→ Extracted data
______________________________

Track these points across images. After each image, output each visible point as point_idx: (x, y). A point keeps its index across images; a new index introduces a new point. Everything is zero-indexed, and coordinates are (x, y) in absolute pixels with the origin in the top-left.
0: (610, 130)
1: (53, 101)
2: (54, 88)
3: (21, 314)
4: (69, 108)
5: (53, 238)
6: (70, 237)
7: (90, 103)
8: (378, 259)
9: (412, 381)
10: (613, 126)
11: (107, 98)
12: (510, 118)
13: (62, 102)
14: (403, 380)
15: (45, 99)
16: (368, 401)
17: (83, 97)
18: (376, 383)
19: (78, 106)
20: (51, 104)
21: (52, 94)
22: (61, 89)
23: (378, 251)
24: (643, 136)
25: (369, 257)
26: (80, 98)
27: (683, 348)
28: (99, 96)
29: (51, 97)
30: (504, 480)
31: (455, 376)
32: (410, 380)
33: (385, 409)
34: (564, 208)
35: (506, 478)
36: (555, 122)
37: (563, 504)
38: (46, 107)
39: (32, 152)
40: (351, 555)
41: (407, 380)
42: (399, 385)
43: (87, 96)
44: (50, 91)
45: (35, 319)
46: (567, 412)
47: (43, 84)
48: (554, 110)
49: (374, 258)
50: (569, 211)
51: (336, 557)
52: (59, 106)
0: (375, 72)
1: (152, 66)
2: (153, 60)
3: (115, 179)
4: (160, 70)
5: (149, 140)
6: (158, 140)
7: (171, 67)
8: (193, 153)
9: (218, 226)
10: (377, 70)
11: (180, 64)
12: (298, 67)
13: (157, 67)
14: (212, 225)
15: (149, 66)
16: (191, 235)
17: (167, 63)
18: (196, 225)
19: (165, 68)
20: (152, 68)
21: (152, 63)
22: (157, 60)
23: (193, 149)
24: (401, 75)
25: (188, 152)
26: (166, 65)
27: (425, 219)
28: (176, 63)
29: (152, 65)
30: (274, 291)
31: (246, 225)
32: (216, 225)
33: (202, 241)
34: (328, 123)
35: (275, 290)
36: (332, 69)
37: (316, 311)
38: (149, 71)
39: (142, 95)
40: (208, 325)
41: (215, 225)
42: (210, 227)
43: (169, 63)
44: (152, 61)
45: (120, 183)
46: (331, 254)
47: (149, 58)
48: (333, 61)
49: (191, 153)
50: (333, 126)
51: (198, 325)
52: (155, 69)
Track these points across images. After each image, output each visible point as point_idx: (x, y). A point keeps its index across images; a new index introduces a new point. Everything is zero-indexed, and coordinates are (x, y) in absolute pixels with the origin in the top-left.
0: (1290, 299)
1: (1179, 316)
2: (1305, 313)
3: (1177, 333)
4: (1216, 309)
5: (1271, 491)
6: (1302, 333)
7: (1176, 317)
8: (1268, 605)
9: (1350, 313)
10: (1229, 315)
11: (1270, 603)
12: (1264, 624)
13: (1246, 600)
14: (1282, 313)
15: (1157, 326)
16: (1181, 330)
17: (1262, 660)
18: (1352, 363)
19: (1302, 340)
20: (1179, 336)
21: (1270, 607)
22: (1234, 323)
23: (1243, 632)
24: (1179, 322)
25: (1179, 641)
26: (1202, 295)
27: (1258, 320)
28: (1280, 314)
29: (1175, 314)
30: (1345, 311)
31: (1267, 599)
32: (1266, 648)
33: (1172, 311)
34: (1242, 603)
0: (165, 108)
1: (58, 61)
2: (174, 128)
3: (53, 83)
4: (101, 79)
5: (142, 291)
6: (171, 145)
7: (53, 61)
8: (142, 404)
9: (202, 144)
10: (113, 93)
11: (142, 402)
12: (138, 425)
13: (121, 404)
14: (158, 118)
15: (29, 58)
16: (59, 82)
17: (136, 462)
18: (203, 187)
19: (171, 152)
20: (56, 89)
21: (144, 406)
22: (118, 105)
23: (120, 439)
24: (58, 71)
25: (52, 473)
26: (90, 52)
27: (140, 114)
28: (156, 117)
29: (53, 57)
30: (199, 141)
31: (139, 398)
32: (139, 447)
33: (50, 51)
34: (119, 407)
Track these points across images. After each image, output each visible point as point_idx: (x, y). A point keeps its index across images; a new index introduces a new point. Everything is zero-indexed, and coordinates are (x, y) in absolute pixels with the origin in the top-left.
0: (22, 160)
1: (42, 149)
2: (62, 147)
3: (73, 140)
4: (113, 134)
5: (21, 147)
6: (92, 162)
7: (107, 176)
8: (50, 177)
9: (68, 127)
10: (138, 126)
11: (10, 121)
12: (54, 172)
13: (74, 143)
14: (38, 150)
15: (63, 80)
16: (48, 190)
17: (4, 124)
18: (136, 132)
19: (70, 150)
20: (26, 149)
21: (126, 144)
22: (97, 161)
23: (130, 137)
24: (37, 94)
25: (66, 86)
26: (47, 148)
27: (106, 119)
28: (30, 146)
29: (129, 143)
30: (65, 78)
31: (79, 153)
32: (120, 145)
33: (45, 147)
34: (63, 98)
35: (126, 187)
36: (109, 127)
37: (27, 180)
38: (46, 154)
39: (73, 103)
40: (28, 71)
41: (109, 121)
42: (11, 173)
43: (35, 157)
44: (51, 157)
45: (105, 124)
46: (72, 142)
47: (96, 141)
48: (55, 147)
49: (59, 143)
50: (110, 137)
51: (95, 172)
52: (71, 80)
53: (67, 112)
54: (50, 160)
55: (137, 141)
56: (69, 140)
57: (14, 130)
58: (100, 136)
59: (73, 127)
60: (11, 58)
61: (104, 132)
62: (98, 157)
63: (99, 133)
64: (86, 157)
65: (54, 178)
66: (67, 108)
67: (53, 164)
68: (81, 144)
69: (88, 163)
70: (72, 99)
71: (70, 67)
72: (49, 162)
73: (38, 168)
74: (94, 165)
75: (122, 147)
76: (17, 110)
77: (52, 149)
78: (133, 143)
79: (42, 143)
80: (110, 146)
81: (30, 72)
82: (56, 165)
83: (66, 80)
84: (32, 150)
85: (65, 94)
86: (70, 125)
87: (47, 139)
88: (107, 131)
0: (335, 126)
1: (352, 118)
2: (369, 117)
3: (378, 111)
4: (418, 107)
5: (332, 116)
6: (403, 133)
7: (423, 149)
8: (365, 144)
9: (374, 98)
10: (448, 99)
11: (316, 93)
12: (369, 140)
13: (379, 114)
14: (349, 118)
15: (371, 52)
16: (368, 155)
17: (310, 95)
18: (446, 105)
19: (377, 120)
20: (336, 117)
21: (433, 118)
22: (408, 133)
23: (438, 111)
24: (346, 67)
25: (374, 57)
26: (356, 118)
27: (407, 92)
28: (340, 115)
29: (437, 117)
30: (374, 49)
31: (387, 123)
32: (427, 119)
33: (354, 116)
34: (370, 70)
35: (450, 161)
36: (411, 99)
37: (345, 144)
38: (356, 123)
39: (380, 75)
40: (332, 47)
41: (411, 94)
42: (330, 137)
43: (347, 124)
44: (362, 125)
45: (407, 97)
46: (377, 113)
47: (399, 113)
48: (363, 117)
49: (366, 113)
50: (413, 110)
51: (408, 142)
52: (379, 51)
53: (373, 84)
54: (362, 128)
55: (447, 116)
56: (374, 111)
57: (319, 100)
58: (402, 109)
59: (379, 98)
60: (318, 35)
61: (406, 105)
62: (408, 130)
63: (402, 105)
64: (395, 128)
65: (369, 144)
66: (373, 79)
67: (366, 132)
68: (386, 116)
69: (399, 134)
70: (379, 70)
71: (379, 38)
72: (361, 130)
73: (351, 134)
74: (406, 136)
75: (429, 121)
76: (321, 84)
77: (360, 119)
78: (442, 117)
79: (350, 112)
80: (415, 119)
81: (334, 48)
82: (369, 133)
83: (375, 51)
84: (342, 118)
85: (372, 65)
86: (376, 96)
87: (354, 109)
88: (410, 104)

______________________________

→ What you will do
Could you set down, exactly as written, the lines above between the one holding "33: (385, 409)" and the one holding "51: (336, 557)", inclusive, and nothing more?

→ Solution to this problem
33: (385, 409)
34: (564, 208)
35: (506, 478)
36: (555, 122)
37: (563, 504)
38: (46, 107)
39: (32, 152)
40: (351, 555)
41: (407, 380)
42: (399, 385)
43: (87, 96)
44: (50, 91)
45: (35, 319)
46: (567, 412)
47: (43, 84)
48: (554, 110)
49: (374, 258)
50: (569, 211)
51: (336, 557)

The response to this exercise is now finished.